▶ **Action item**: Work through the records below and copy every line that includes "families".

▶ **Material for the task**:
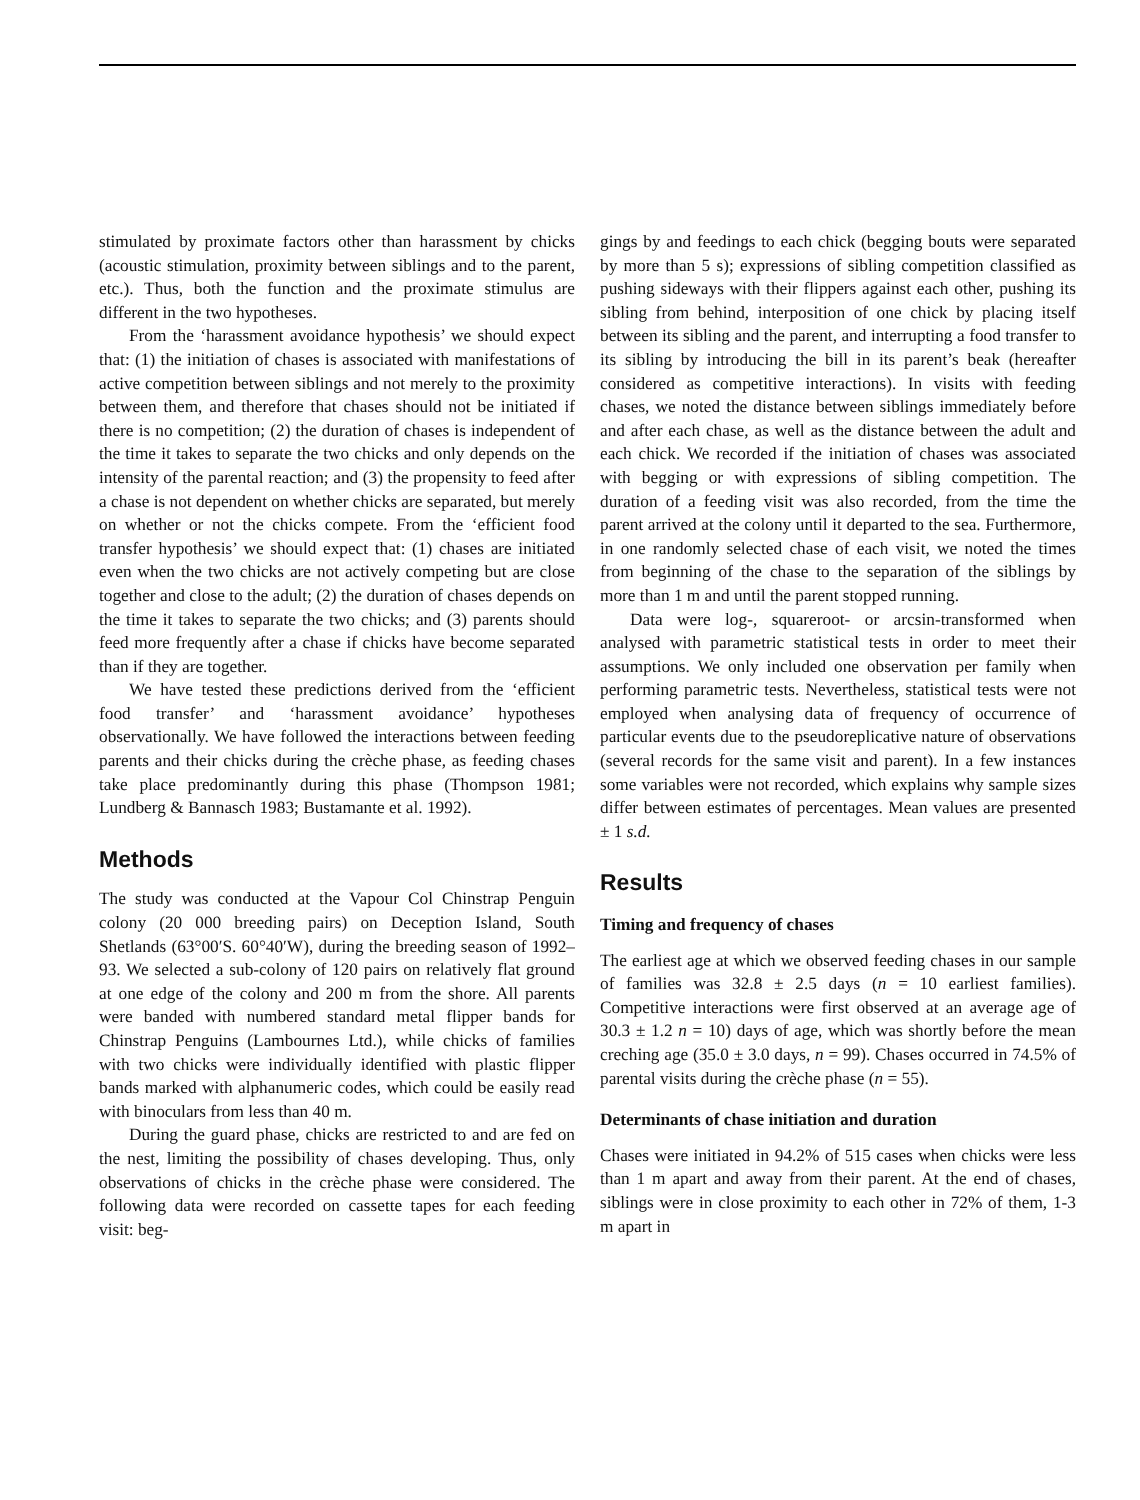stimulated by proximate factors other than harassment by chicks (acoustic stimulation, proximity between siblings and to the parent, etc.). Thus, both the function and the proximate stimulus are different in the two hypotheses.
From the ‘harassment avoidance hypothesis’ we should expect that: (1) the initiation of chases is associated with manifestations of active competition between siblings and not merely to the proximity between them, and therefore that chases should not be initiated if there is no competition; (2) the duration of chases is independent of the time it takes to separate the two chicks and only depends on the intensity of the parental reaction; and (3) the propensity to feed after a chase is not dependent on whether chicks are separated, but merely on whether or not the chicks compete. From the ‘efficient food transfer hypothesis’ we should expect that: (1) chases are initiated even when the two chicks are not actively competing but are close together and close to the adult; (2) the duration of chases depends on the time it takes to separate the two chicks; and (3) parents should feed more frequently after a chase if chicks have become separated than if they are together.
We have tested these predictions derived from the ‘efficient food transfer’ and ‘harassment avoidance’ hypotheses observationally. We have followed the interactions between feeding parents and their chicks during the crèche phase, as feeding chases take place predominantly during this phase (Thompson 1981; Lundberg & Bannasch 1983; Bustamante et al. 1992).
Methods
The study was conducted at the Vapour Col Chinstrap Penguin colony (20 000 breeding pairs) on Deception Island, South Shetlands (63°00′S. 60°40′W), during the breeding season of 1992–93. We selected a sub-colony of 120 pairs on relatively flat ground at one edge of the colony and 200 m from the shore. All parents were banded with numbered standard metal flipper bands for Chinstrap Penguins (Lambournes Ltd.), while chicks of families with two chicks were individually identified with plastic flipper bands marked with alphanumeric codes, which could be easily read with binoculars from less than 40 m.
During the guard phase, chicks are restricted to and are fed on the nest, limiting the possibility of chases developing. Thus, only observations of chicks in the crèche phase were considered. The following data were recorded on cassette tapes for each feeding visit: beg-
gings by and feedings to each chick (begging bouts were separated by more than 5 s); expressions of sibling competition classified as pushing sideways with their flippers against each other, pushing its sibling from behind, interposition of one chick by placing itself between its sibling and the parent, and interrupting a food transfer to its sibling by introducing the bill in its parent’s beak (hereafter considered as competitive interactions). In visits with feeding chases, we noted the distance between siblings immediately before and after each chase, as well as the distance between the adult and each chick. We recorded if the initiation of chases was associated with begging or with expressions of sibling competition. The duration of a feeding visit was also recorded, from the time the parent arrived at the colony until it departed to the sea. Furthermore, in one randomly selected chase of each visit, we noted the times from beginning of the chase to the separation of the siblings by more than 1 m and until the parent stopped running.
Data were log-, squareroot- or arcsin-transformed when analysed with parametric statistical tests in order to meet their assumptions. We only included one observation per family when performing parametric tests. Nevertheless, statistical tests were not employed when analysing data of frequency of occurrence of particular events due to the pseudoreplicative nature of observations (several records for the same visit and parent). In a few instances some variables were not recorded, which explains why sample sizes differ between estimates of percentages. Mean values are presented ± 1 s.d.
Results
Timing and frequency of chases
The earliest age at which we observed feeding chases in our sample of families was 32.8 ± 2.5 days (n = 10 earliest families). Competitive interactions were first observed at an average age of 30.3 ± 1.2 n = 10) days of age, which was shortly before the mean creching age (35.0 ± 3.0 days, n = 99). Chases occurred in 74.5% of parental visits during the crèche phase (n = 55).
Determinants of chase initiation and duration
Chases were initiated in 94.2% of 515 cases when chicks were less than 1 m apart and away from their parent. At the end of chases, siblings were in close proximity to each other in 72% of them, 1-3 m apart in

▶ **Task response**:
The study was conducted at the Vapour Col Chinstrap Penguin colony (20 000 breeding pairs) on Deception Island, South Shetlands (63°00′S. 60°40′W), during the breeding season of 1992–93. We selected a sub-colony of 120 pairs on relatively flat ground at one edge of the colony and 200 m from the shore. All parents were banded with numbered standard metal flipper bands for Chinstrap Penguins (Lambournes Ltd.), while chicks of families with two chicks were individually identified with plastic flipper bands marked with alphanumeric codes, which could be easily read with binoculars from less than 40 m.
The earliest age at which we observed feeding chases in our sample of families was 32.8 ± 2.5 days (n = 10 earliest families). Competitive interactions were first observed at an average age of 30.3 ± 1.2 n = 10) days of age, which was shortly before the mean creching age (35.0 ± 3.0 days, n = 99). Chases occurred in 74.5% of parental visits during the crèche phase (n = 55).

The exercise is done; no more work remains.